Fragmento del texto:
Omella: "El Espíritu Santo es el aliento de Dios"

Pentecostes
Pentecostes

Es el viento que siempre va a nuestro favor, especialmente cuando creemos que todo nos va en contra. Es un viento que puede ser ligero como la brisa, pero tan fuerte como un huracán, capaz de derribar muros que impiden que avancemos. En definitiva, es un vendaval de amor que se cuela por todas partes y nos eleva

Hoy propongo un pequeño ejercicio: observemos el viento, un elemento extraordinario que nos envuelve y que todos percibimos. A pesar de que no podemos verlo, paradójicamente podemos observarlo. Nadie duda de su existencia, ya que lo sentimos en el cuerpo, lo oímos silbar y notamos sus efectos. Nos percatamos de su presencia cuando mueve lo que está a su alrededor y, aunque a veces parece que no exista, nos puede sorprender con una ráfaga repentina.

Es difícil observar y explicar lo que no vemos, pero hay realidades como el Espíritu Santo, de las cuales tenemos constancia, más allá de percibirlas o no con los cinco sentidos. El Espíritu Santo es como el viento, «[…] oyes su ruido, pero no sabes de dónde viene ni adónde va» (Jn 3,8). En hebreo se dice Ruah, es el viento original y misterioso, imprevisible, omnipresente; es la realidad fundante, divina y numinosa. Es una realidad espiritual, una fuerza arrolladora que recibimos en el bautismo y en la confirmación, que se ofrece para acompañarnos y guiarnos. De nosotros depende aceptarlo. Para recibirlo hay que pedirlo y desearlo. ¡Abramos de par en par la ventana del corazón! Solo así lo dejaremos entrar.

Acciones a realizar:
a – Responde con los datos del fragmento sobre el Espíritu Santo:
(i) ¿Qué elemento se propone observar en el pequeño ejercicio?
(ii) ¿Cómo se dice en hebreo, según el fragmento?
(iii) ¿En qué dos momentos se recibe el Espíritu Santo?
b – Prolonga el fragmento sobre el Espíritu Santo a partir de su última frase.
Las líneas que siguen proceden de otra fuente.

Líneas extraídas:
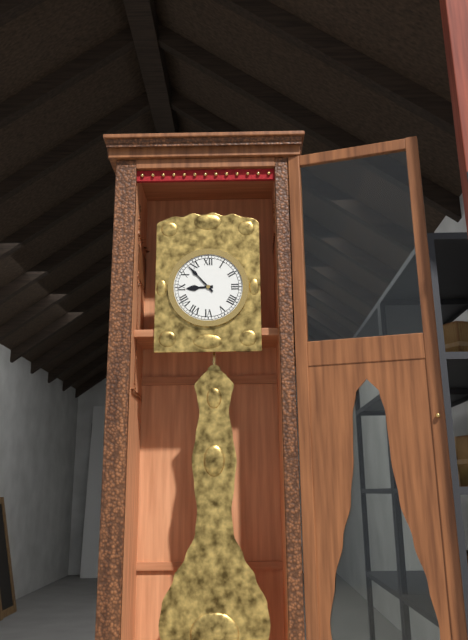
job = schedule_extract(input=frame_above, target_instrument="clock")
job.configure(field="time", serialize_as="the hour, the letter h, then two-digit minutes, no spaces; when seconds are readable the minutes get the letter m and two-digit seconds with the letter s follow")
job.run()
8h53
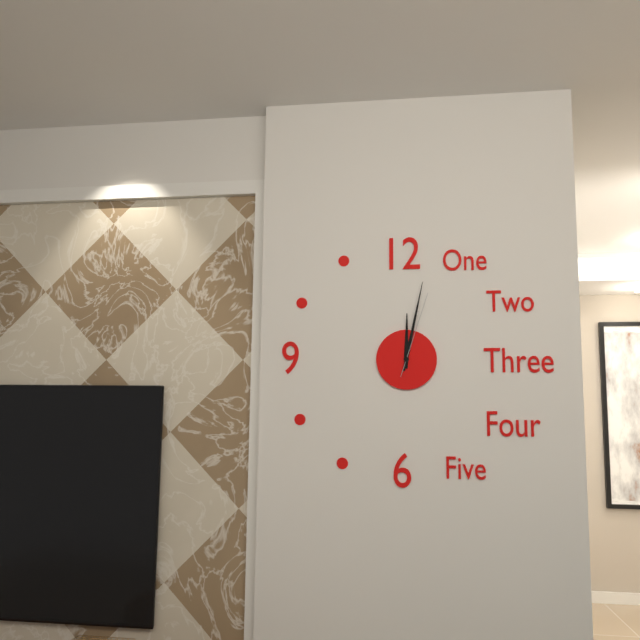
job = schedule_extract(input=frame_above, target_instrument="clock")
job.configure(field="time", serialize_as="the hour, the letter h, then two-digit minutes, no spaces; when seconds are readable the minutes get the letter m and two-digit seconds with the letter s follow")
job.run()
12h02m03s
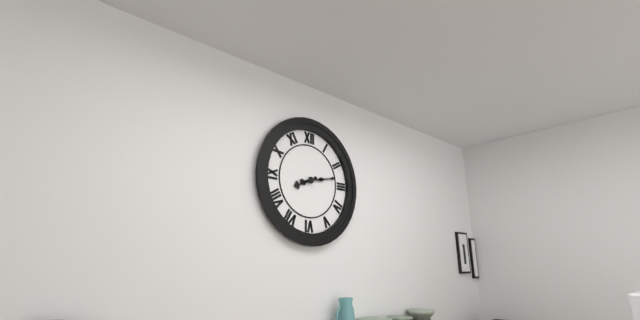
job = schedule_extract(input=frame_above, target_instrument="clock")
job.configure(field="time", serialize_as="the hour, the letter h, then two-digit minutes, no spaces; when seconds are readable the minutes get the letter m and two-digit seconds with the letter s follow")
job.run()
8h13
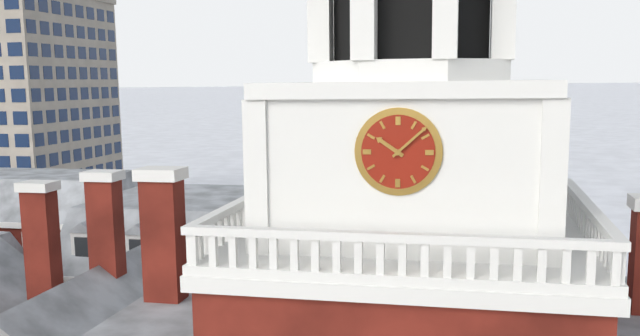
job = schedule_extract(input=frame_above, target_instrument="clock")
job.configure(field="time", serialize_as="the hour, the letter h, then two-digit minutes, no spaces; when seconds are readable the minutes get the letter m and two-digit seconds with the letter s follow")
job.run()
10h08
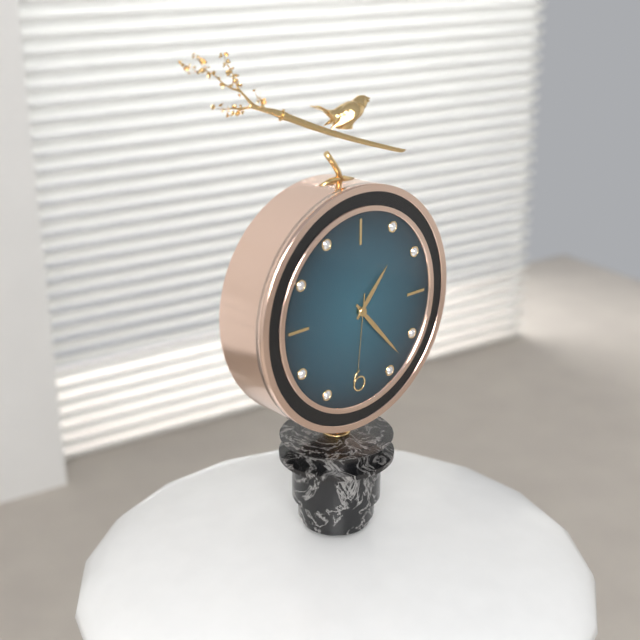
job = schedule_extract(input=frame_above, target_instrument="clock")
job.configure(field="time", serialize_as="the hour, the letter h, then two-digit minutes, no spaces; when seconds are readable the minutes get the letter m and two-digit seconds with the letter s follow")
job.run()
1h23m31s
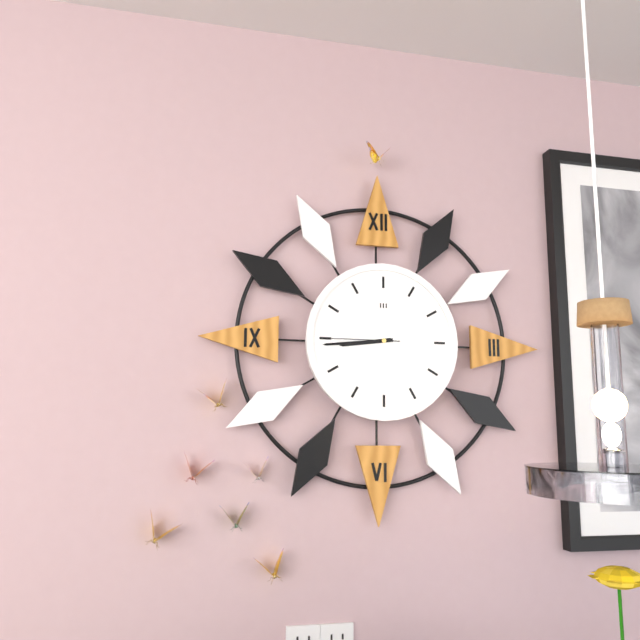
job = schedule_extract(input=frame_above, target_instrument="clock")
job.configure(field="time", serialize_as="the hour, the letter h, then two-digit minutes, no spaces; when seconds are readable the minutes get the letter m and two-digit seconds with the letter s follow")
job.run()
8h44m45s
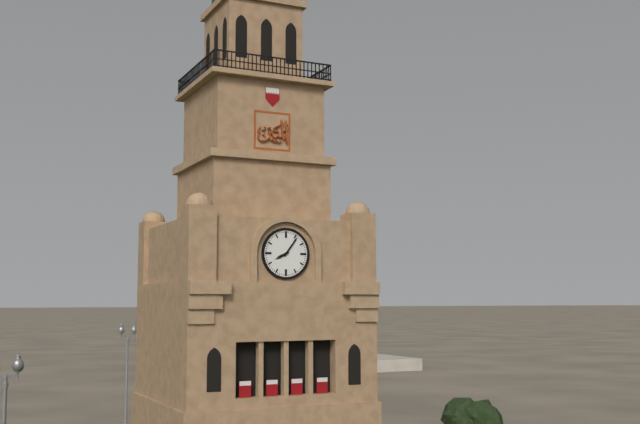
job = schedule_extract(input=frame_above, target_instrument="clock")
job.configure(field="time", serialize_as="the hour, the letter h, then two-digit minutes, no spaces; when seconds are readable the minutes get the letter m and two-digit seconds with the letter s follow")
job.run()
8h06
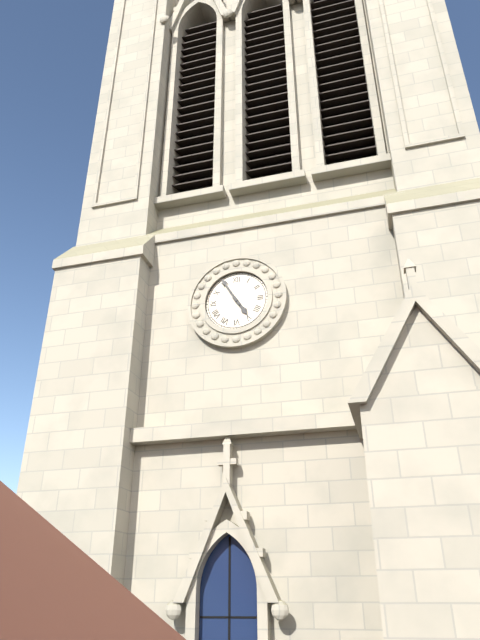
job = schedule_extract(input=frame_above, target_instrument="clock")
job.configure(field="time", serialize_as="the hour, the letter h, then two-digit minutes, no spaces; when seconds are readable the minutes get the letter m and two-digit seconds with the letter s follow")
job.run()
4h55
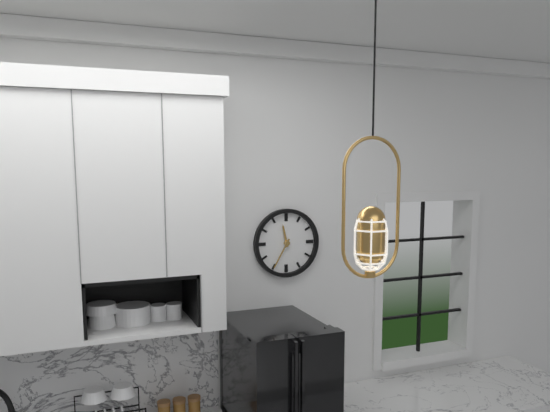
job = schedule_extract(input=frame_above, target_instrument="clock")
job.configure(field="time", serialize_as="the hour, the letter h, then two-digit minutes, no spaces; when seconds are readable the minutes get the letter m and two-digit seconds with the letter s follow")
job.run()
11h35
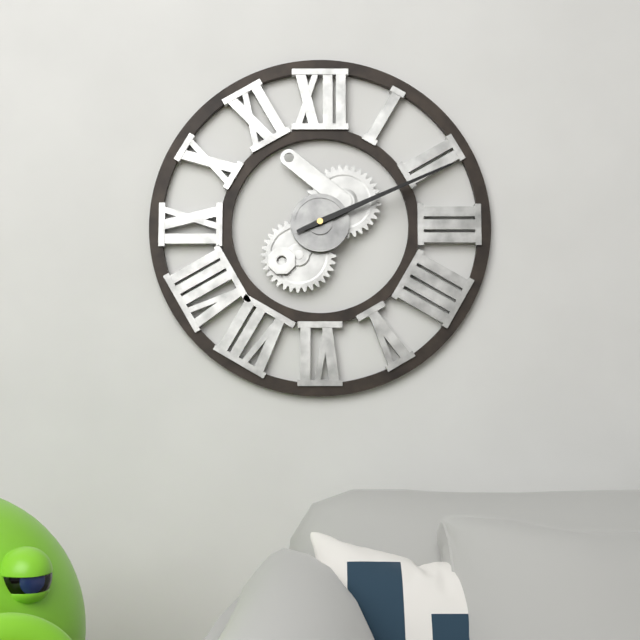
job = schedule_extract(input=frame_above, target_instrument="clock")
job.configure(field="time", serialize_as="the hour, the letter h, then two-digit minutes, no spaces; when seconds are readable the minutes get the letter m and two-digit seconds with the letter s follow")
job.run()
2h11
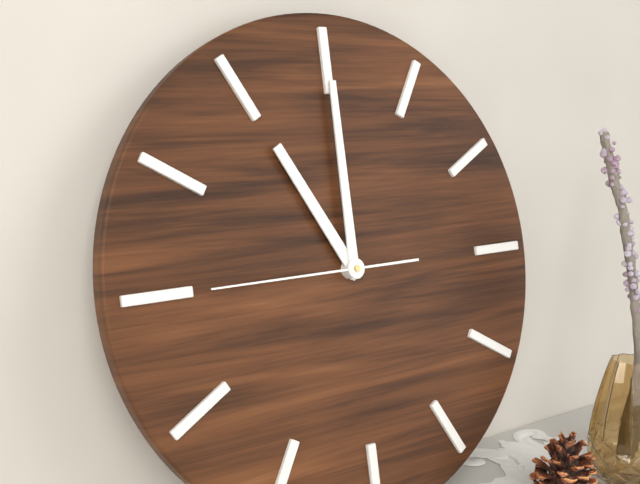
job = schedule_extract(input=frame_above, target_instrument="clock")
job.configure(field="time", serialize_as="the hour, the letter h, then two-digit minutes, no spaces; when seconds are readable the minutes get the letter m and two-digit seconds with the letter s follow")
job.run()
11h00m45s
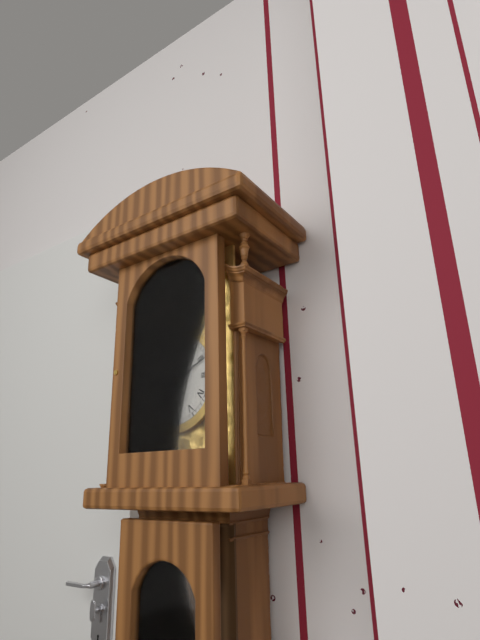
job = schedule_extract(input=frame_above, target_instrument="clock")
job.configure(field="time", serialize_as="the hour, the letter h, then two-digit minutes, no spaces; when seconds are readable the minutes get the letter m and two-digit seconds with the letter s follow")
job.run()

Resultados obtenidos:
a –
(i) El viento.
(ii) Ruah.
(iii) En el bautismo y en la confirmación.

b –
Espíritu de Dios
Espíritu de Dios

El Espíritu Santo es el aliento de Dios. Es la fuerza divina que nos arrastra, nos impulsa para avanzar y nos orienta en el camino. Es el fuego que nos llena de fortaleza. Es el amor misericordioso que nos revela el mensaje vivo de Jesús. Es el viento que aviva el fuego de la fe y nos ilumina para comprender las verdades de Dios. Es el viento que siempre va a nuestro favor, especialmente cuando creemos que todo nos va en contra. Es un viento que puede ser ligero como la brisa, pero tan fuerte como un huracán, capaz de derribar muros que impiden que avancemos. En definitiva, es un vendaval de amor que se cuela por todas partes y nos eleva.

Confiemos en la sutil acción del Espíritu Santo. En el año 1968, el metropolitano ortodoxo Ignacio IV Hazim, en el discurso de la Conferencia Ecuménica de Upsala, pedía que el Espíritu Santo arraigara en nuestros corazones, porque decía que sin él Dios estaba lejos y Cristo quedaba en el pasado. Con su ausencia, las Sagradas Escrituras no serían más que letra muerta y la Iglesia se convertiría en una simple organización cuya autoridad se transformaría en dominio y su misión en propaganda. Sin embargo, añadía que con el Espíritu Santo y en permanente comunión con Él, Cristo Resucitado está aquí, el Evangelio es fuerza de vida y la Iglesia es una comunión trinitaria, cuya misión es un nuevo Pentecostés. Sí, con el Espíritu Santo todo se ilumina y adquiere sentido.

Confiar en el Espíritu Santo es confiar en Dios, como hicieron los apóstoles en Pentecostés: «De repente, se produjo desde el cielo un estruendo, como de viento que soplaba fuertemente, y llenó toda la casa donde se encontraban sentados» (Hch 2,2). Queridos hermanos y hermanas, dejémonos llenar por el Espíritu Santo. Digamos desde el fondo de nuestro corazón: «Ven, Espíritu Santo, enciende en nosotros el fuego de tu amor. Ven y renueva la faz de la tierra».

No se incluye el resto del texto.